We’ve Come A long Way and We Have A Long Way To Go

We’ve learned a lot. We’ve created many amazing things.

We’ve figured out how to use natural resources in ingenious ways to provide for ourselves. To not only provide for ourselves, but to live a relatively comfortable lifestyle.

A middle class person living today enjoys more luxury than the richest person in the world did a century ago. Yet we still have billions of people struggling. Even in first world countries we have millions of people struggling to simply pay their rent or own a small house. Most of us have to slave away for decades under the rule of bosses and money lenders before we can own a modest home to live in.

We’ve come a long way economically (and socially). There are far fewer people living in poverty (per capita) than ever before. People live longer. More people can read and write. Violent crime has gone down. There are fewer major wars. Women and people of color have more rights (people in general have more rights). But with everything that we’ve accomplished we still have major gaps in lifestyle.

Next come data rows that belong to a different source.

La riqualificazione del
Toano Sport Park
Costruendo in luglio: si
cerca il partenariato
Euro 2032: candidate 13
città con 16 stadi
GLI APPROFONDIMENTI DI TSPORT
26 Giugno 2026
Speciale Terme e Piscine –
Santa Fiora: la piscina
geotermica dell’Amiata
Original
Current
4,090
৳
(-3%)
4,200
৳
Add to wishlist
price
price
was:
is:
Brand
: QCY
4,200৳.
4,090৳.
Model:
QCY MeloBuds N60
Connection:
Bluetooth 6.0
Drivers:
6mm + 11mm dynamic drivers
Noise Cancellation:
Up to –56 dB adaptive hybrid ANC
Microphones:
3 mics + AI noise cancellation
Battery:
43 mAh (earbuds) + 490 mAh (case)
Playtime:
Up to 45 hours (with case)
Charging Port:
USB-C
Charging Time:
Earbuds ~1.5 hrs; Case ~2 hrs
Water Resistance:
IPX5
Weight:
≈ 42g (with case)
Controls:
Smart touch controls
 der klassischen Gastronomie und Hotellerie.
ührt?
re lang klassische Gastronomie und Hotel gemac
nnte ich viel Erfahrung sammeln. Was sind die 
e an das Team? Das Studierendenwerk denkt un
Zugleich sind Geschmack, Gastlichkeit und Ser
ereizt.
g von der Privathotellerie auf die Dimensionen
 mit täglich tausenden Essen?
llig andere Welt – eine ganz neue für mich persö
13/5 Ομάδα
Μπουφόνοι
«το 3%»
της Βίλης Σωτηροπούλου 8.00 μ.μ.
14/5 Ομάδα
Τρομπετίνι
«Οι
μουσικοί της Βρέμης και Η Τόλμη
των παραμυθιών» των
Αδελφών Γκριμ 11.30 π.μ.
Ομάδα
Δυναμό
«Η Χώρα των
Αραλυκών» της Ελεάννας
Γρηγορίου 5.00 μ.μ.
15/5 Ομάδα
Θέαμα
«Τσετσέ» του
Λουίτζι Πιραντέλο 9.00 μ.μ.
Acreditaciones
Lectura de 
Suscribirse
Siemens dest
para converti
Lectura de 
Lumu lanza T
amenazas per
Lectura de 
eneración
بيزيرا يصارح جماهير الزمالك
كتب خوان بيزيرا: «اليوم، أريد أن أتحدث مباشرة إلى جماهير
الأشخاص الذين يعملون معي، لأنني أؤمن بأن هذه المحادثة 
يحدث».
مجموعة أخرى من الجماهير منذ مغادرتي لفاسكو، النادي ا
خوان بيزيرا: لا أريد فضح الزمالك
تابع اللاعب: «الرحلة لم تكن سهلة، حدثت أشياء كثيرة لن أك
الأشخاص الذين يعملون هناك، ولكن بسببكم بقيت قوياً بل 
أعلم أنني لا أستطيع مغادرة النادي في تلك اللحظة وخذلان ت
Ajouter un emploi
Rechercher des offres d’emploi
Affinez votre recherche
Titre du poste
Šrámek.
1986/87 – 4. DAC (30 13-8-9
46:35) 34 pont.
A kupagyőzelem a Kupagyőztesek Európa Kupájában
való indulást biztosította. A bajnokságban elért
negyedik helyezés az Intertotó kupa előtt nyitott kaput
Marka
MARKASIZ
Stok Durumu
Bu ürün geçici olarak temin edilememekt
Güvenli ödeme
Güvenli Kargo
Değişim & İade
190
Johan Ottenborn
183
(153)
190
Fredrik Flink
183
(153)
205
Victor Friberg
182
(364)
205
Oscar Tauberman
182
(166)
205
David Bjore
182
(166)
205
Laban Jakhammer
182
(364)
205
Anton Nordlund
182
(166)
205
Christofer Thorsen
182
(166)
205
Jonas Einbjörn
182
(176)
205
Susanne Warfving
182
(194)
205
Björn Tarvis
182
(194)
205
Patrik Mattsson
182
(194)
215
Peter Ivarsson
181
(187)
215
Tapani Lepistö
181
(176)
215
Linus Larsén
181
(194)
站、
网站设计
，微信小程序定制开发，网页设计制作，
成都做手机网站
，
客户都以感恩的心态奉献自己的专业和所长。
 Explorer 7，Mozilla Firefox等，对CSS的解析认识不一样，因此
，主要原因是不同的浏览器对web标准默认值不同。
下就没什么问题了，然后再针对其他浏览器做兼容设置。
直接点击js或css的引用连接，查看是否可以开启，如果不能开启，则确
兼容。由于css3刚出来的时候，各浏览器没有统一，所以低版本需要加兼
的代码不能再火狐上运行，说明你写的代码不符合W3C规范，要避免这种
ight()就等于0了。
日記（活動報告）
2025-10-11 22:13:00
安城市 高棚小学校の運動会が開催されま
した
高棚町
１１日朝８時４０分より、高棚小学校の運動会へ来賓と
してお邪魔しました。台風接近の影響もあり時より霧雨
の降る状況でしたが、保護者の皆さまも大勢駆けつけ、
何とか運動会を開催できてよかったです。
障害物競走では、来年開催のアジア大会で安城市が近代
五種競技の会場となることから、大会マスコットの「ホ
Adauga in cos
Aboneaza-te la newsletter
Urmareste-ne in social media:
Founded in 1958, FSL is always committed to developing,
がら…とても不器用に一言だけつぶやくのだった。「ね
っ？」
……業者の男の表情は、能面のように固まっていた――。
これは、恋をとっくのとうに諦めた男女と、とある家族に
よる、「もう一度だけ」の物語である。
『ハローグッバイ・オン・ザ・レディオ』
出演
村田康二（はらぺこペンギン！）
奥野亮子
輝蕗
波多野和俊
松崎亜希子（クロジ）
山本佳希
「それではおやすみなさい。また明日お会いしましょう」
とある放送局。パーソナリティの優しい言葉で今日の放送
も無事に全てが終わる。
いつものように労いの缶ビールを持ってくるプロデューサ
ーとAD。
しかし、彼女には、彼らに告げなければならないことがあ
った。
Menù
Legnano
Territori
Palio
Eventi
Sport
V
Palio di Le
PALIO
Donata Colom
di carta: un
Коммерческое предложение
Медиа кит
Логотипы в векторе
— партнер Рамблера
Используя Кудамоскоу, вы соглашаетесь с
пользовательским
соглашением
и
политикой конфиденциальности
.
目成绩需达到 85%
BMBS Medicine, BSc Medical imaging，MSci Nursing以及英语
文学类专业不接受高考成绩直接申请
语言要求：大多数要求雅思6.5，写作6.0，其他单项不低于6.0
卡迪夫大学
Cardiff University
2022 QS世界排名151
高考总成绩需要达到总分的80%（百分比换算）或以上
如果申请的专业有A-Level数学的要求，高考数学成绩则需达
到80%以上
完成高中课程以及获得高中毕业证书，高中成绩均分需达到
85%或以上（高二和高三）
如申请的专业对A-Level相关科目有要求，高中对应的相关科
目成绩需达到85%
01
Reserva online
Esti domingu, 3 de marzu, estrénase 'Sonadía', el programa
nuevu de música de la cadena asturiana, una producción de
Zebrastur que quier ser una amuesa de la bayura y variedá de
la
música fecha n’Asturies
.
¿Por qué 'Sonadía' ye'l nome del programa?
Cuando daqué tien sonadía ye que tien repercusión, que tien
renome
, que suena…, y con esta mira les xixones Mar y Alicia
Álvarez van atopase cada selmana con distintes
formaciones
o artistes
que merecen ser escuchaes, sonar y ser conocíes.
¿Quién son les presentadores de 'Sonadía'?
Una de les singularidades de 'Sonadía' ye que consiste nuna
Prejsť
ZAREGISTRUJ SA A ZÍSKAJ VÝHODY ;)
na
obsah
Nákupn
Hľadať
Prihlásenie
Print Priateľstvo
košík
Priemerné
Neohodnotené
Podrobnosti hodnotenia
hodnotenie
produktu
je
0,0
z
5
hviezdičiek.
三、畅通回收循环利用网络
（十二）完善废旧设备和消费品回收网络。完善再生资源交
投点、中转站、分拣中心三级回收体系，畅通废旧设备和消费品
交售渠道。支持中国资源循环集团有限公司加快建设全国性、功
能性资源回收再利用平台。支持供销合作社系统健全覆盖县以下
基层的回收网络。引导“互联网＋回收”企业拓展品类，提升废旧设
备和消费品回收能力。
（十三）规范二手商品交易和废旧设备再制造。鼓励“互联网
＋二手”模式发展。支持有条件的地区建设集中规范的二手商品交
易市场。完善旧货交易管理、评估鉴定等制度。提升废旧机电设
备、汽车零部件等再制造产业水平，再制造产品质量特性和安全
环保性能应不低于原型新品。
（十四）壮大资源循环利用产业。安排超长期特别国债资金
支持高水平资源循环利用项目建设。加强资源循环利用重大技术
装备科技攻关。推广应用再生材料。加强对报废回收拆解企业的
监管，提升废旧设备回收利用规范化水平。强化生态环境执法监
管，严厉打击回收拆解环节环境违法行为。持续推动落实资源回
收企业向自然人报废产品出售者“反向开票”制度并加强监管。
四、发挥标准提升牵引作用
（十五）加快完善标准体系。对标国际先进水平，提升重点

In other words, greed is still a major problem. There’s no easy fix. We need a market economy — we need capitalism. But we also need a spiritual revolution, where capitalism is seen as a way of serving humanity, rather than serving self. Not enough of us have come to the realization that our spiritual life and our service to others should be our priority.

We’re all in the business of serving others (except for thieves). But not everyone knows they are. Most people are merely doing a job — doing what the boss wants them to do, in order to keep getting paid.

There are even entrepreneurs who don’t realize that they’re in the business of serving people. Instead, they think they’re in the business of extracting money from people.

Satisfaction in the workplace, and in business, belongs to those who know their job is to provide a service to others. Especially when it’s something you’re uniquely gifted to do and that provides people with not merely what they want, but what they need.

  • What satisfaction is there in selling tobacco?
  • What satisfaction is there in merely being someone’s slave, abused by ungrateful clients?
  • What satisfaction is there in merely following an instruction manual?
  • What satisfaction is there in merely trading time and labor for money?
  • Are we here to merely survive?
  • Or are we here to learn something and be part of something bigger than ourselves?